▶ 課題
1. 本文によると、「川」という作品で一郎と鳩子はどこへ散歩に行くか。
2. 本文の「それだけの話なのだが、こころに残る。」から「一郎とわたし、は、そんな関係だ。」までをそのまま含めて書き写し、「一郎」の名前を「太郎」に変えてください。

▶ 提示された本文
******************************

川上弘美さんの小編集「おめでとう」を読んだ。
川上さんは「センセイの鞄」ではじめて読んだひとなのだが、
以来、たいていの作品を読んでいる。

好きなのと好きではないのがあるひとだ。
あいいなと思う作品と、あまり好きではない作品。
その差が私にはよくわからない。ただそう感じる。

「おめでとう」に載っているのは
すべて恋愛に関する小説だ。
それもちょっとやるせない。

たとえば結婚した女性と以前に付き合っていた女性との逢瀬。
心変わりしてしまった恋人との数年後のつかのまの時間。
家族があるどうしの男女のたった一日の物語。

私はそういう、やるせない関係が苦手だ。
やるせない関係のやるせない話。

「おめでとう」のなかに「川」という、数ページ足らずの短い作品がある。
一郎と鳩子というカップルが、ある晴れた日に河原に散歩に行く、それだけの話。
それだけの話なのだが、こころに残る。

一郎はいつもちょっと勝手で、たとえば「わたしたち」はいつも一郎の住んでいる駅の改札で待ち合わせをして一郎の部屋に行くのに、一郎はわたしの部屋にくることはほとんどない。
なんだかなあ、とわたしは思う。なんだかなあ。
コンビニでお弁当におこわなぞを買ってから河原に行っても、酒を買うのを忘れたと、一郎はわたしをひとり土手に置き去りにしたりする。
そうして買ってきたお酒の「ちょうどよさ加減」を自慢して、そんな一郎を、なんだかなあではなく、なるほどね、とわたしは思う。

一郎とわたし、は、そんな関係だ。

空は晴れ。

******************************

▶ 記録された情報
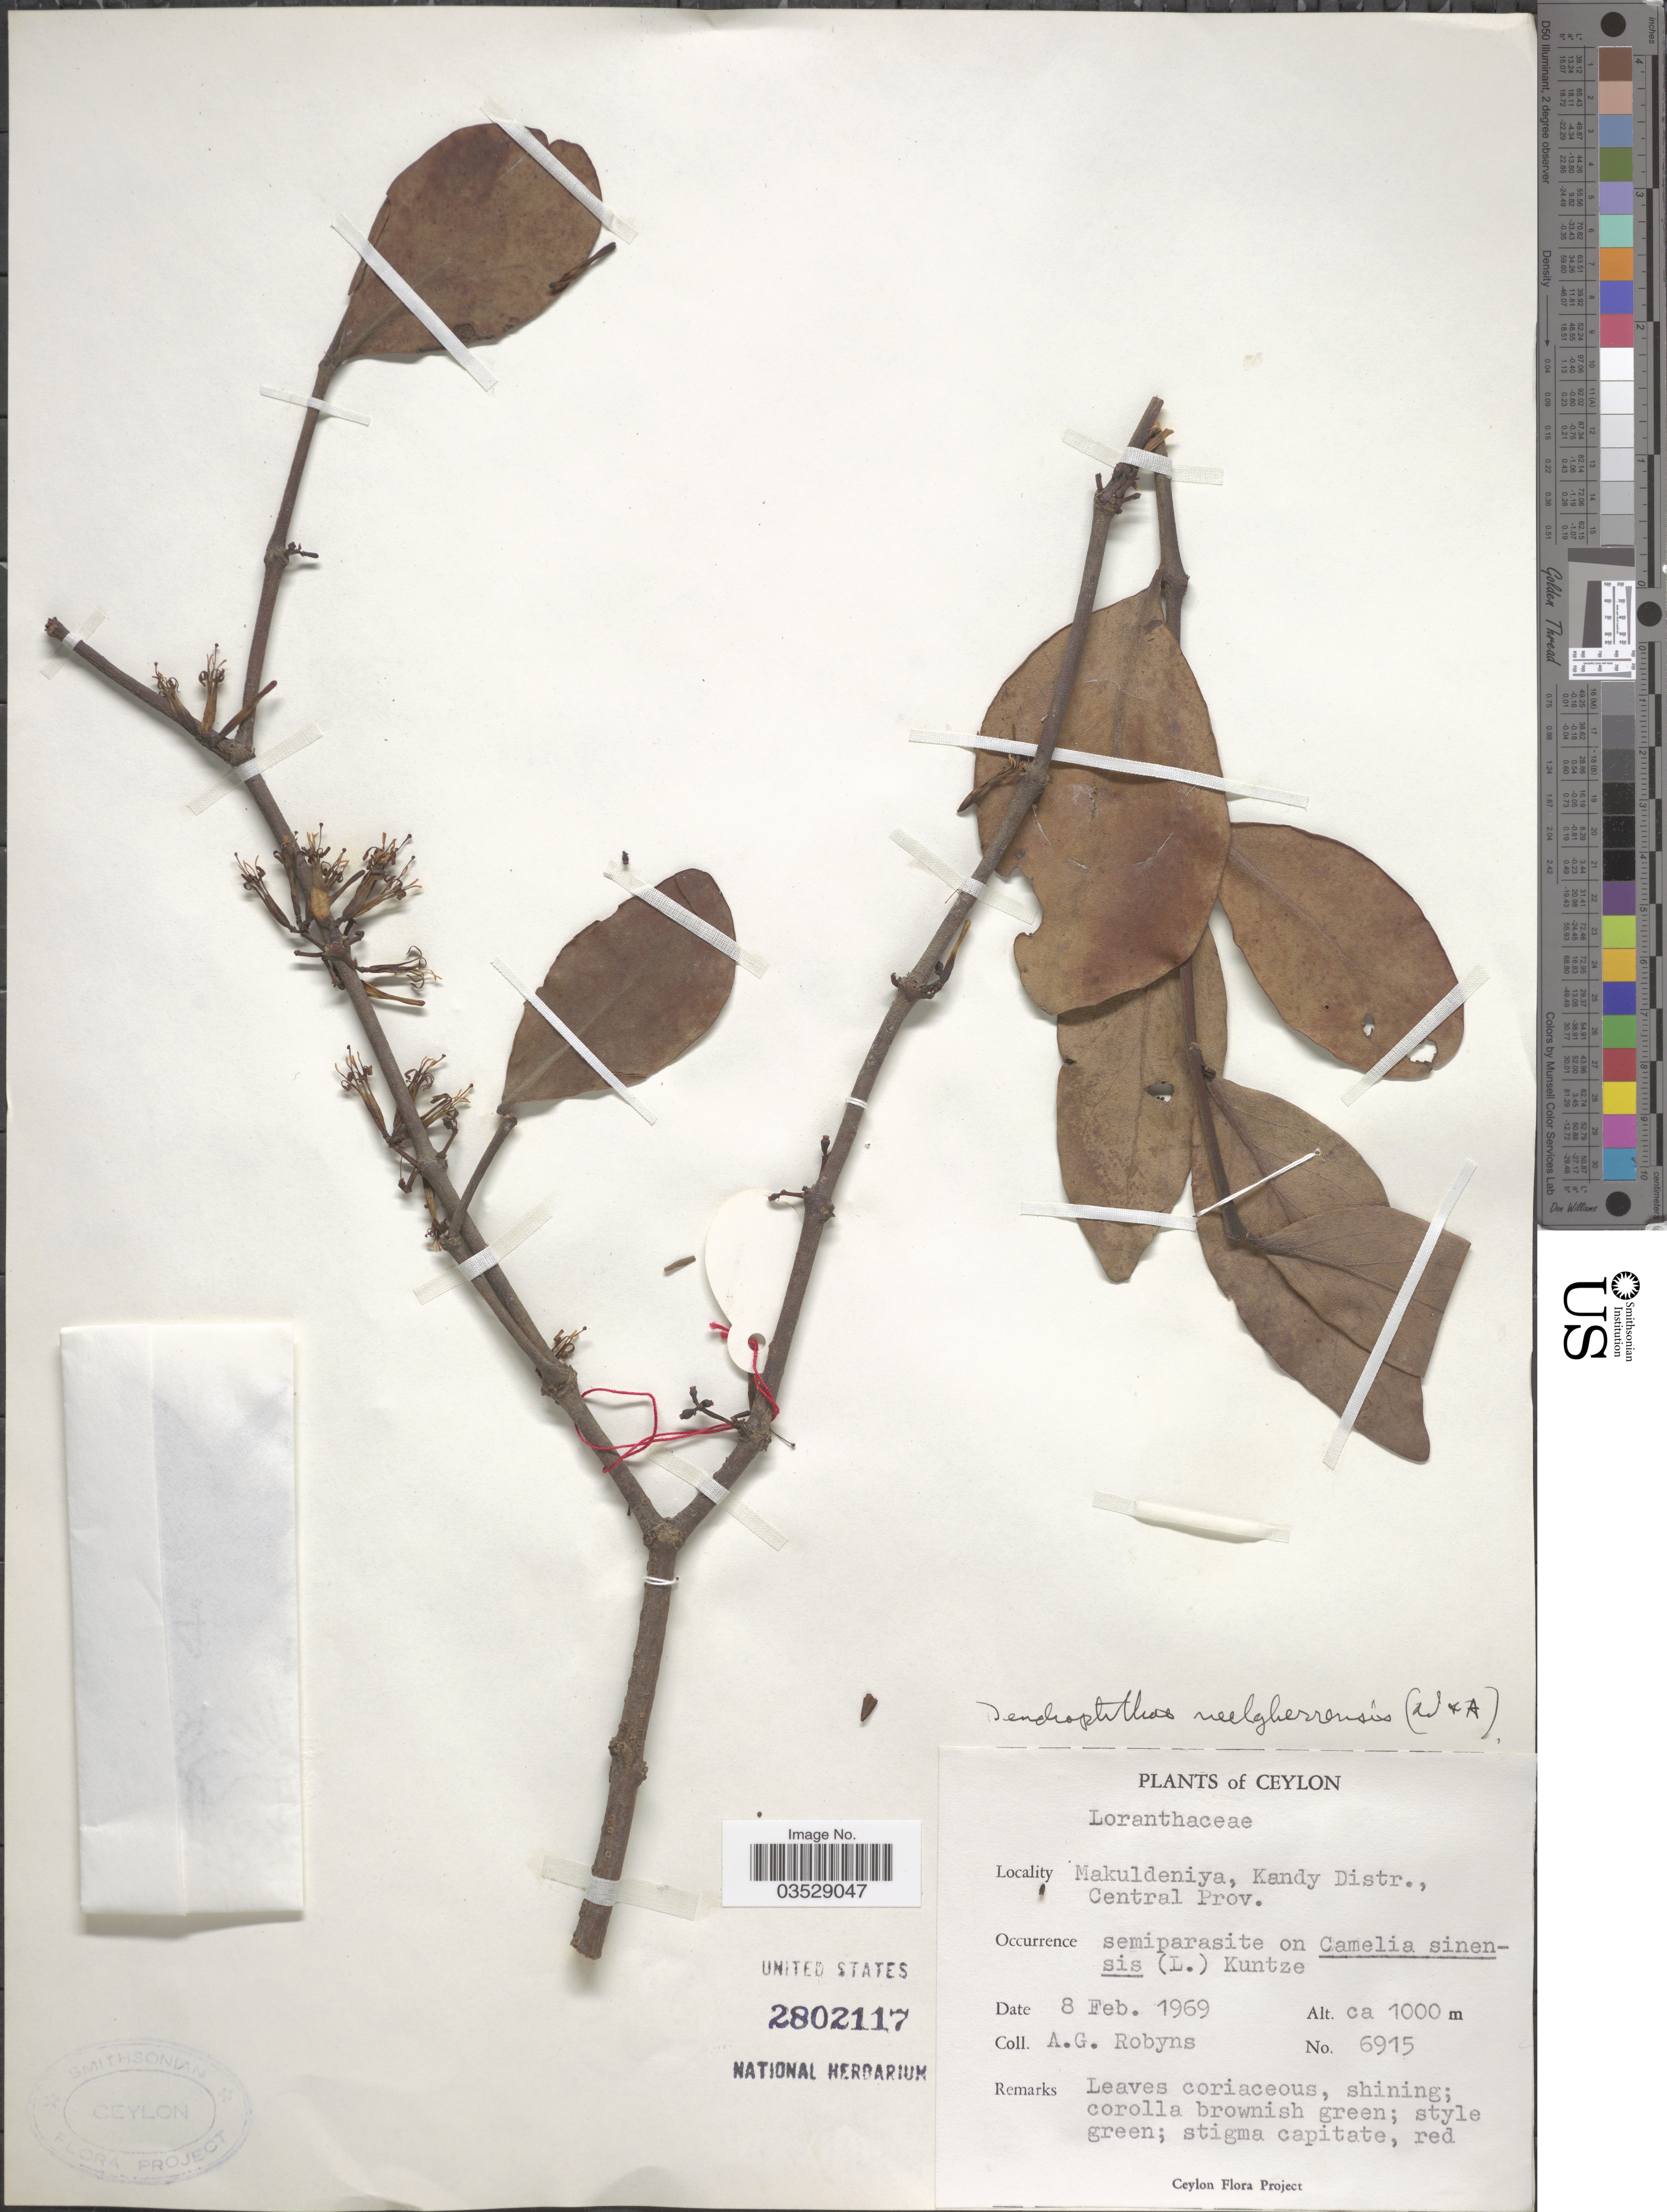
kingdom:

******************************

▶ 期待される結果
1. 河原。

2.
それだけの話なのだが、こころに残る。

太郎はいつもちょっと勝手で、たとえば「わたしたち」はいつも太郎の住んでいる駅の改札で待ち合わせをして太郎の部屋に行くのに、太郎はわたしの部屋にくることはほとんどない。
なんだかなあ、とわたしは思う。なんだかなあ。
コンビニでお弁当におこわなぞを買ってから河原に行っても、酒を買うのを忘れたと、太郎はわたしをひとり土手に置き去りにしたりする。
そうして買ってきたお酒の「ちょうどよさ加減」を自慢して、そんな太郎を、なんだかなあではなく、なるほどね、とわたしは思う。

太郎とわたし、は、そんな関係だ。